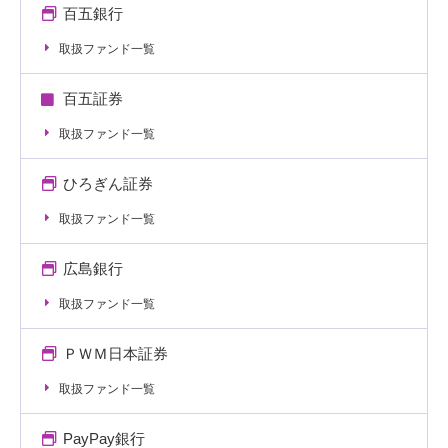
百五銀行
取扱ファンド一覧
百五証券
取扱ファンド一覧
ひろぎん証券
取扱ファンド一覧
広島銀行
取扱ファンド一覧
ＰＷＭ日本証券
取扱ファンド一覧
PayPay銀行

++++++++++

◆ PROBLEM DETAILS ◆
Write out the text from every item above verbatim, line for line, and leave the pictures out.

◆ RESULT BELOW ◆
百五銀行
取扱ファンド一覧
百五証券
取扱ファンド一覧
ひろぎん証券
取扱ファンド一覧
広島銀行
取扱ファンド一覧
ＰＷＭ日本証券
取扱ファンド一覧
PayPay銀行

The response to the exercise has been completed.